Tensorflow read images with labels

Solution 1:

Using slice_input_producer provides a solution which is much cleaner. Slice Input Producer allows us to create an Input Queue containing arbitrarily many separable values. This snippet of the question would look like this:

def read_labeled_image_list(image_list_file):
    """Reads a .txt file containing pathes and labeles
    Args:
       image_list_file: a .txt file with one /path/to/image per line
       label: optionally, if set label will be pasted after each line
    Returns:
       List with all filenames in file image_list_file
    """
    f = open(image_list_file, 'r')
    filenames = []
    labels = []
    for line in f:
        filename, label = line[:-1].split(' ')
        filenames.append(filename)
        labels.append(int(label))
    return filenames, labels

def read_images_from_disk(input_queue):
    """Consumes a single filename and label as a ' '-delimited string.
    Args:
      filename_and_label_tensor: A scalar string tensor.
    Returns:
      Two tensors: the decoded image, and the string label.
    """
    label = input_queue[1]
    file_contents = tf.read_file(input_queue[0])
    example = tf.image.decode_png(file_contents, channels=3)
    return example, label

# Reads pfathes of images together with their labels
image_list, label_list = read_labeled_image_list(filename)

images = ops.convert_to_tensor(image_list, dtype=dtypes.string)
labels = ops.convert_to_tensor(label_list, dtype=dtypes.int32)

# Makes an input queue
input_queue = tf.train.slice_input_producer([images, labels],
                                            num_epochs=num_epochs,
                                            shuffle=True)

image, label = read_images_from_disk(input_queue)

# Optional Preprocessing or Data Augmentation
# tf.image implements most of the standard image augmentation
image = preprocess_image(image)
label = preprocess_label(label)

# Optional Image and Label Batching
image_batch, label_batch = tf.train.batch([image, label],
                                          batch_size=batch_size)

See also the generic_input_producer from the TensorVision examples for full input-pipeline.

Solution 2:

There are three main steps to solving this problem:

  1. Populate the tf.train.string_input_producer() with a list of strings containing the original, space-delimited string containing the filename and the label.

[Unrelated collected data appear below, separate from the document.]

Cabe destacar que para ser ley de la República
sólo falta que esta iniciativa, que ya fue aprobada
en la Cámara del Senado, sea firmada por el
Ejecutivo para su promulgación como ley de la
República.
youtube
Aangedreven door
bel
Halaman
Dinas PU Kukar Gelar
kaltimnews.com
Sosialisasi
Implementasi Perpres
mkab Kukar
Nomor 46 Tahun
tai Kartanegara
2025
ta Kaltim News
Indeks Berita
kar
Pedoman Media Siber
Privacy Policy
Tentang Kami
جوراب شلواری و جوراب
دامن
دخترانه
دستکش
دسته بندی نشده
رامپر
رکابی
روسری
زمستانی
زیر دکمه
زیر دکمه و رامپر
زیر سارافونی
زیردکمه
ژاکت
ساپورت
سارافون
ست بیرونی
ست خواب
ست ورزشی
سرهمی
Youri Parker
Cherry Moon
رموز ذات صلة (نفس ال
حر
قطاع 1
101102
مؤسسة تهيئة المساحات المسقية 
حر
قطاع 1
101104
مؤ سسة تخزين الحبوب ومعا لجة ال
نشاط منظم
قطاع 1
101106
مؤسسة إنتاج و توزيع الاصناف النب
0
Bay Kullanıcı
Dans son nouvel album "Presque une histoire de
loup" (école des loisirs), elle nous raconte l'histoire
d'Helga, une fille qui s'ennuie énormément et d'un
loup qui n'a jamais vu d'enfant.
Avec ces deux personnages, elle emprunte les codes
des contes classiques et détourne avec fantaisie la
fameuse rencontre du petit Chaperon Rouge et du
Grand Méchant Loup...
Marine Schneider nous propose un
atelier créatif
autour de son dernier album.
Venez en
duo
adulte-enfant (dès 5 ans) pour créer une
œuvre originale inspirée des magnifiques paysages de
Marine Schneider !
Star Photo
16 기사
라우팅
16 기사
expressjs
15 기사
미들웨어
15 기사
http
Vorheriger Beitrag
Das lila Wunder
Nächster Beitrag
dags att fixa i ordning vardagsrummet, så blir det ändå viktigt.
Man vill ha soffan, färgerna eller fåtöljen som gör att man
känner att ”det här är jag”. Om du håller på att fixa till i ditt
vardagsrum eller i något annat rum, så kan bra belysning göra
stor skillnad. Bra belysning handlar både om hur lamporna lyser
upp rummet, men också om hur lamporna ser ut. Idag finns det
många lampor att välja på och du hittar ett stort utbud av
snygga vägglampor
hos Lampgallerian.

  2. Use tf.read_file(filename) rather than tf.WholeFileReader() to read your image files. tf.read_file() is a stateless op that consumes a single filename and produces a single string containing the contents of the file. It has the advantage that it's a pure function, so it's easy to associate data with the input and the output. For example, your read_my_file_format function would become:

    def read_my_file_format(filename_and_label_tensor):
      """Consumes a single filename and label as a ' '-delimited string.
    
      Args:
        filename_and_label_tensor: A scalar string tensor.
    
      Returns:
        Two tensors: the decoded image, and the string label.
      """
      filename, label = tf.decode_csv(filename_and_label_tensor, [[""], [""]], " ")
      file_contents = tf.read_file(filename)
      example = tf.image.decode_png(file_contents)
      return example, label
    
  3. Invoke the new version of read_my_file_format by passing a single dequeued element from the input_queue:

    image, label = read_my_file_format(input_queue.dequeue())         
    

You can then use the image and label tensors in the remainder of your model.

Solution 3:

In addition to the answers provided there are few other things you can do:

Encode your label into the filename. If you have N different categories you can rename your files to something like: 0_file001, 5_file002, N_file003. Afterwards when you read the data from a reader key, value = reader.read(filename_queue) your key/value are:

The output of Read will be a filename (key) and the contents of that file (value)

Then parse your filename, extract the label and convert it to int. This will require a little bit of preprocessing of the data.

Use TFRecords which will allow you to store the data and labels at the same file.